_Page excerpt_.
★ ★ ★ ★

Often, I would clearly be awakened very early in the morning, several hours before I really needed to be up to get ready for work and getting my daughter off to school. It became clear that He wanted me to spend this time with Him in prayer and reading His Word. 4am became our meeting time, where I would grab my Bible and invite His Holy Spirit to teach me all things. I knew that Yeshua said that was what the Holy Spirit’s job was, so I was ready for Him to do His job with me. I knew I could not understand His Word without His help.
I still have that first bible…well, what’s left of it in pieces after the binding finally fell apart completely from overuse (can you “overuse” a bible?). You ever have one of those bibles that has so many notes scribbled around the edges, highlights and underlines, that you almost can’t read it anymore? That was this first bible of mine I had gotten the day I had set foot back in church. Almost every bible of mine (except my bible app) has duct tape holding the binding together!
I learned so much during these special appointments. The Scriptures truly came alive for me! He was giving me answers for how to handle every situation going on in my life, straight out of His Word. Sometimes, I felt so connected to the Bible characters, because I was going through parallel tests and circumstances. He would use their stories to help me navigate mine. I saw miracles, started writing poems, and was truly enjoying the abundant life He was giving me. I truly felt as though I was living, moving, and having my being in Him and His Word.

★ ★ ★ ★

_Task_.
Using the passage on early-morning prayer, answer these:
(a) What time became the writer's meeting time?
(b) What holds the binding together on almost every bible the writer owns, apart from the bible app?
(c) What did the writer start writing during this period?
Rely only on the passage above for your answers.

★ ★ ★ ★

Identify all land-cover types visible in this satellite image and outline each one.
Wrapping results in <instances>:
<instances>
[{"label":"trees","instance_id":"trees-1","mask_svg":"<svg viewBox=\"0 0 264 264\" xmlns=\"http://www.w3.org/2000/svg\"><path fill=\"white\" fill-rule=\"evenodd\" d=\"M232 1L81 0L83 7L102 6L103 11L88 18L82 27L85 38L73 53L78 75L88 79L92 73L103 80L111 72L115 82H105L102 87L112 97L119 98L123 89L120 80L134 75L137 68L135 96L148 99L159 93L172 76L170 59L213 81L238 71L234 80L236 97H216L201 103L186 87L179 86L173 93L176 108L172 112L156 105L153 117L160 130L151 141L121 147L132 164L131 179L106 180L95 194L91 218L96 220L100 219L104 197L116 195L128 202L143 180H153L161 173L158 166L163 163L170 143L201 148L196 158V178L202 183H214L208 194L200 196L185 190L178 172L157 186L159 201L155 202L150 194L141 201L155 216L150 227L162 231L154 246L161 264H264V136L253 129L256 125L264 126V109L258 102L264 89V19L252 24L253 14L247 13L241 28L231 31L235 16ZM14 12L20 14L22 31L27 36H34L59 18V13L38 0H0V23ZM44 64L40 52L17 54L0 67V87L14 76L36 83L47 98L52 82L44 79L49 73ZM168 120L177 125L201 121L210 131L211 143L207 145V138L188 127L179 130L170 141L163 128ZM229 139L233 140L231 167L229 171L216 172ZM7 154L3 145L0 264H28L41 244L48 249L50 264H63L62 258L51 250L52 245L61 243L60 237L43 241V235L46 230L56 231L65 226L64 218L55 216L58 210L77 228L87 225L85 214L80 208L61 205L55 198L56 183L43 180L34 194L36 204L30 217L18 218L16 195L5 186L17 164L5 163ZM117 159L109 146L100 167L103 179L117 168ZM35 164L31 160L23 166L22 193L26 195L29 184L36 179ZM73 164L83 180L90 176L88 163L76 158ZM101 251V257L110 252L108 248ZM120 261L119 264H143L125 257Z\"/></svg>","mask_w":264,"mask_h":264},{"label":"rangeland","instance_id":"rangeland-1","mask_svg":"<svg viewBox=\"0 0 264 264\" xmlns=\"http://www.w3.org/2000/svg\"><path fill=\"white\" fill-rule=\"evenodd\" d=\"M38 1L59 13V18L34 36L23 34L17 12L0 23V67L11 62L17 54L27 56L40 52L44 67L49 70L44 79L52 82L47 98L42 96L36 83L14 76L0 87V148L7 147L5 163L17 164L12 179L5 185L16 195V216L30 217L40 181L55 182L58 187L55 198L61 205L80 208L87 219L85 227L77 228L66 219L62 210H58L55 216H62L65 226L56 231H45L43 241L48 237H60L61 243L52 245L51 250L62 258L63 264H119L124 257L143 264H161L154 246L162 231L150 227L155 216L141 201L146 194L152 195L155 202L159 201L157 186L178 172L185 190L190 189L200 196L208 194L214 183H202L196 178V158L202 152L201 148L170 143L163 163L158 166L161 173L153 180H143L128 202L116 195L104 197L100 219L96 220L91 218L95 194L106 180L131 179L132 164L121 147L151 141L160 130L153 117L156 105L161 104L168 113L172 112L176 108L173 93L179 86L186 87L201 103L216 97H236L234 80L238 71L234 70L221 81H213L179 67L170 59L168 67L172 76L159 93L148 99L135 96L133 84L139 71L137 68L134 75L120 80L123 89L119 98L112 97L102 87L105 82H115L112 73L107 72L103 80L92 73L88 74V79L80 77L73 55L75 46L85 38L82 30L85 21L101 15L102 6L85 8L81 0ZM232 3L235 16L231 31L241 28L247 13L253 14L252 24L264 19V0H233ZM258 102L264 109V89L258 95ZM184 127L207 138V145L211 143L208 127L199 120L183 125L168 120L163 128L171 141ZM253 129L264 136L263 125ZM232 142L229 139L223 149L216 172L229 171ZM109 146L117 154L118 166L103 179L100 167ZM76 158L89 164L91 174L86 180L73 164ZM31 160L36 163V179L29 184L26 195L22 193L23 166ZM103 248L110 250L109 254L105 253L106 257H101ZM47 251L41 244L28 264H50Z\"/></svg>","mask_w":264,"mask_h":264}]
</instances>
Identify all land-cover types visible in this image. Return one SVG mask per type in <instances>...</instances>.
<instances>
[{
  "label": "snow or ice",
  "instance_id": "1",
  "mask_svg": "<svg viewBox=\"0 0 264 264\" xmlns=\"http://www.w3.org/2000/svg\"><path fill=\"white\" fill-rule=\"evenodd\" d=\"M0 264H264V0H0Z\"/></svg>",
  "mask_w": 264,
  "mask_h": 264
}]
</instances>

★ ★ ★ ★

_Exercise response_.
(a) 4am
(b) Duct tape
(c) Poems